**Supplied passage:**
My wife and I follow a simple self-isolation regimen. A couple times a week, I drift back into my prefrontal cortex and revert to my most primitive hunter-gatherer impulses. Some people call this grocery shopping. We spend the rest of our time cooking, working, reading, watching TV, whatever it takes to navigate sanely from one day to the next. Every few days, especially for my wife, it feels like a pressure cooker about to blow. To relieve the pressure, we go outside for a walk, doing our best to keep our distance from other walkers. We keep our distance for two reasons. First, and most obviously, we want to limit the spread of Covid-19. Second, we make the assumption that, like us, others are walking to blow off steam; we don’t want to set them off or vice versa.
We took one of our walks on a sunny Sunday afternoon. On our way, we passed a couple children’s playgrounds: signs posted to warn of the Covid-19 danger, yellow tape to keep children off the structures. Despite the sunshine, there was a chilly wind. Like any spring, it was gritty underfoot. Street sweepers haven’t cleaned up all the grit laid down from the winter.

**What to work on:**
- 1) Using the self-isolation passage, answer each question briefly:
(a) How often does the writer go grocery shopping?
(b) What two reasons does the writer give for keeping a distance from other walkers?
(c) What kept children off the playground structures?
- 2) Reproduce word for word the stretch of the self-isolation passage from "We took one" through "from the winter.".
- 3) Resume the self-isolation passage after its final sentence, keeping its first-person voice and its account of the Sunday walk.
The entries that follow have no connection to the self-isolation passage.

**Entries shown:**
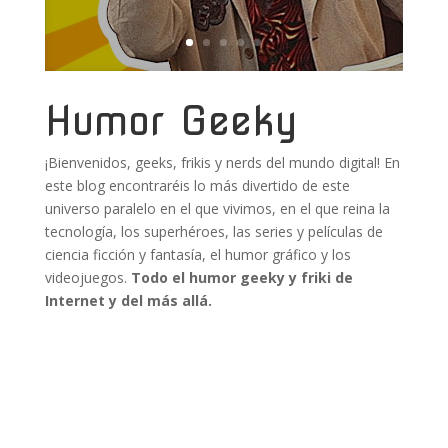
Humor Geeky
¡Bienvenidos, geeks, frikis y nerds del mundo digital! En
este blog encontraréis lo más divertido de este
universo paralelo en el que vivimos, en el que reina la
tecnología, los superhéroes, las series y películas de
ciencia ficción y fantasía, el humor gráfico y los
videojuegos.
Todo el humor geeky y friki de
Internet y del más allá.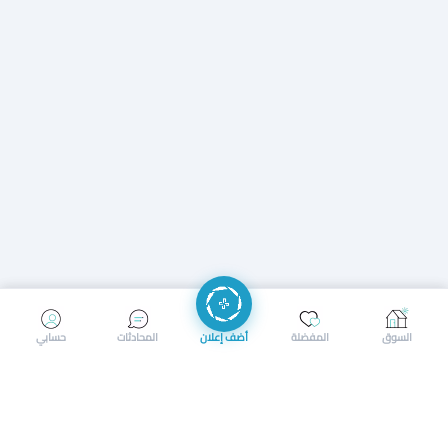
إرسال رسالة
إجراء مكالمة
السوق
المفضلة
أضف إعلان
المحادثات
حسابي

**Replies:**
- 1)
(a) A couple times a week.
(b) First, to limit the spread of Covid-19. Second, because the writer assumes others are also walking to blow off steam and does not want to set them off or be set off by them.
(c) Yellow tape.

- 2)
We took one of our walks on a sunny Sunday afternoon. On our way, we passed a couple children’s playgrounds: signs posted to warn of the Covid-19 danger, yellow tape to keep children off the structures. Despite the sunshine, there was a chilly wind. Like any spring, it was gritty underfoot. Street sweepers haven’t cleaned up all the grit laid down from the winter.

- 3)
The scene reminded me of The Children of Men, the 1992 dystopian novel by P. D. James. I expect most people are familiar with the film adaptation. Although the film takes liberties with the novel’s story line, the underlying premise of both novel and film is the same: in 1995, the human species experiences a radical decline in fertility and can no longer reproduce. The novel opens on the first day of January, 2021. The last person to be born (in the Omega year – 1995) has been killed in a bar fight. There are no children left on the planet and, as people go about their daily lives, there is the tacit assumption that everything tends to extinction. Early in the novel, we have this passage:
In our universal bereavement, like grieving parents, we have put away all painful reminders of our loss. The children’s playgrounds in our parks have been dismantled. For the first twelve years after Omega the swings were looped up and secured, the slides and climbing frames left unpainted. Now they have finally gone and the asphalt playgrounds have been grassed over or sown with flowers like small mass graves.
For my wife and I, life no longer includes young children. Our children are adults who have not (yet?) found space in their lives for children. In ordinary times, there are lots of opportunities to interact with young children. But during this time of self-isolation, we see only the traces of children—playgrounds, lost toys, chalk drawings left to wash away in the rain.
I wonder how we will return to normal. Will we allow our children to play freely? Or will we regulate public play? Maybe the state won’t need to regulate childhood interactions. Maybe it will be enough for anxious parents to hover on the edges of our playgrounds:
“Six feet, Dick. Remember the six feet rule.”
“Fix your mask, Jane. I can see your nose.”